[Task directions]
Below are the records; locate each line with the word "hand" and copy it.

Saved entries:
##########
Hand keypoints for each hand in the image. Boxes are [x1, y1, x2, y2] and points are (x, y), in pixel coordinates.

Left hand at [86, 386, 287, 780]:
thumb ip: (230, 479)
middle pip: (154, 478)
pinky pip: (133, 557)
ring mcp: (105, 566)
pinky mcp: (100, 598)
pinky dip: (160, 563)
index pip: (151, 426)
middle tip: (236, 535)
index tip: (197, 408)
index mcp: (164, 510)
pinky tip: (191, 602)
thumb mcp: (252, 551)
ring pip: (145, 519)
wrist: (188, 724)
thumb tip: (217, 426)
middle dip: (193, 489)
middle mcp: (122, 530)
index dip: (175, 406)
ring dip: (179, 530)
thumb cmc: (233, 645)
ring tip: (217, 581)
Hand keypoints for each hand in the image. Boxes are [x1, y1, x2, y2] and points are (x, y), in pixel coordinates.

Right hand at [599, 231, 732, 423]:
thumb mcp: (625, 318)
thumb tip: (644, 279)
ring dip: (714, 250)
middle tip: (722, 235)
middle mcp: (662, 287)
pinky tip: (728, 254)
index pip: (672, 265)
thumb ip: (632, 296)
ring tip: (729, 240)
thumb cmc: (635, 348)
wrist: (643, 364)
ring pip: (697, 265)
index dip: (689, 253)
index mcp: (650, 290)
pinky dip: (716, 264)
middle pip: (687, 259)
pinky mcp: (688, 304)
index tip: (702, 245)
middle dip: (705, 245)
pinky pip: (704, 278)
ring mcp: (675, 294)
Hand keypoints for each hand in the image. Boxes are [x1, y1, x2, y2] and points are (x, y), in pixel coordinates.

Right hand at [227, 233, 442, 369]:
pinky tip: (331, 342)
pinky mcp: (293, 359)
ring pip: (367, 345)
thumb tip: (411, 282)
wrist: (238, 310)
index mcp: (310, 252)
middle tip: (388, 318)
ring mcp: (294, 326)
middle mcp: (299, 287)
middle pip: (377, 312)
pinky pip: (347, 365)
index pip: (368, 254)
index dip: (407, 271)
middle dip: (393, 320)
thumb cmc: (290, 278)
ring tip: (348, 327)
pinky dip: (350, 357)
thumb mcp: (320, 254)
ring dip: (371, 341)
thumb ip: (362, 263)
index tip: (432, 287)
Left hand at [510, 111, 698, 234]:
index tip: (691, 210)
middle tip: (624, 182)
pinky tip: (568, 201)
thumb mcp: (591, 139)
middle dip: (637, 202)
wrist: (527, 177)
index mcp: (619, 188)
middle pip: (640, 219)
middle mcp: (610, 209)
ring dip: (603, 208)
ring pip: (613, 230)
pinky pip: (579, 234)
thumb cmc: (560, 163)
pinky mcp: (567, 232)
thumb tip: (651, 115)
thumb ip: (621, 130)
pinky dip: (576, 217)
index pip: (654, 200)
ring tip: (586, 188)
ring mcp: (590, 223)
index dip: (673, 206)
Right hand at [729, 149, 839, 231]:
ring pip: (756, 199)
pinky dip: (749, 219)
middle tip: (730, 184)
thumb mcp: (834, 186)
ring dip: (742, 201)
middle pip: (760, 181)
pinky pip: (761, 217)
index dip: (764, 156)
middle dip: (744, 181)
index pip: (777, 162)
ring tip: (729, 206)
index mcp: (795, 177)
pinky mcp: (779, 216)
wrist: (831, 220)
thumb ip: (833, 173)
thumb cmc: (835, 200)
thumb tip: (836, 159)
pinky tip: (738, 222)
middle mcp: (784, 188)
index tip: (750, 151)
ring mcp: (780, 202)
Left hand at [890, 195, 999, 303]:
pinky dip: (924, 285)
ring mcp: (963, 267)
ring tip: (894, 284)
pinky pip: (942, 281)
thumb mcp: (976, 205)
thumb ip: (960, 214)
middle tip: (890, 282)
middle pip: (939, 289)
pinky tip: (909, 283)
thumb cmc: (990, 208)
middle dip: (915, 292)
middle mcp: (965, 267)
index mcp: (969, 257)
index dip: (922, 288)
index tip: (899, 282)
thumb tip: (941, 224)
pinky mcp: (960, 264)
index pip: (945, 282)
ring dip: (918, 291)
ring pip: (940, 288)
##########
[Exercise response]
Hand keypoints for each hand in the image. Boxes are [x1, y1, x2, y2] and points are (x, y), in pixel coordinates.
Left hand at [86, 386, 287, 780]:
Hand keypoints for each hand in the image. Boxes are [x1, y1, x2, y2] and points are (x, y), in pixel coordinates.
Right hand at [599, 231, 732, 423]:
Hand keypoints for each hand in the image. Boxes are [x1, y1, x2, y2] and points are (x, y), in pixel coordinates.
Right hand at [227, 233, 442, 369]:
Left hand at [510, 111, 698, 234]:
Right hand at [729, 149, 839, 231]:
Left hand at [890, 195, 999, 303]:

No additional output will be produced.